The interest rate is the percentage charged on the amount you borrow.

The APR (Annual Percentage Rate) includes interest plus certain fees, expressed as a yearly rate.

APR can give a more complete picture of the total cost, especially when fees are involved.

Fixed vs. variable rate

A fixed rate stays the same over the life of the loan.

A variable rate can go up or down based on a reference rate or index.

Fixed rates are more predictable. Variable rates may start lower but could rise over time.

Term length and amortization

The term is how long you have to repay the loan (for example, 3 years, 5 years, 10 years).

Shorter terms usually mean higher payments but less total interest over time. Longer terms mean lower payments but more interest overall.

Fees to watch for

  • Origination fees – charged for creating and processing the loan
  • Packaging or document fees – sometimes charged by intermediaries
  • Prepayment penalties – fees if you pay off the loan early
  • Late payment fees – charged if payments are missed or late

What Lenders Usually Look At When You Apply

Revenue and bank statements

Lenders often want to see your average monthly revenue and your bank statements for the last few months.

They want to know whether your business has consistent deposits and manageable expenses.

Time in business

Many lenders have minimum requirements for the number of years your business has been in operation.

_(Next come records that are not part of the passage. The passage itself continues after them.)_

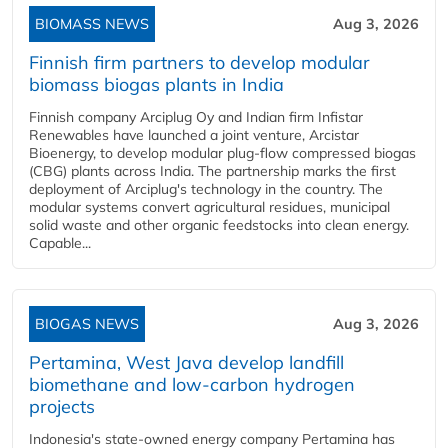
BIOMASS NEWS
Aug 3, 2026
Finnish firm partners to develop modular
biomass biogas plants in India
Finnish company Arciplug Oy and Indian firm Infistar
Renewables have launched a joint venture, Arcistar
Bioenergy, to develop modular plug-flow compressed biogas
(CBG) plants across India. The partnership marks the first
deployment of Arciplug's technology in the country. The
modular systems convert agricultural residues, municipal
solid waste and other organic feedstocks into clean energy.
Capable...
BIOGAS NEWS
Aug 3, 2026
Pertamina, West Java develop landfill
biomethane and low-carbon hydrogen
projects
Indonesia's state-owned energy company Pertamina has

Personal and/or business credit

Even if your business has its own credit profile, many lenders will also look at your personal credit, especially for smaller businesses.

Collateral and guarantees (high-level)

Some loans may be secured with collateral, such as equipment or vehicles. Others may require a personal guarantee.

Simple Checklist Before You Apply for a Business Loan

  • Know why you’re borrowing
  • Estimate how much you really need
  • Review your business bank statements
  • Separate business and personal finances
  • Gather basic documents
  • Prepare a few questions to ask lenders

Going in prepared can help you feel more in control and make more informed decisions.

Important Reminder: Education Only

ChicagoBusinessLoans.com is an educational blog. This article is meant to give you a general, plain-English overview of business loan basics — it is not personal financial, legal, or tax advice.

Every business is different, and lenders have their own requirements and policies. Before you sign any agreement, consider:

  • Reviewing the terms directly with the lender
  • Asking questions until you feel comfortable
  • Talking with qualified professionals who understand your specific situation

The more you understand up front, the easier it becomes to choose funding options that fit your business — instead of feeling rushed or pressured into something that doesn’t.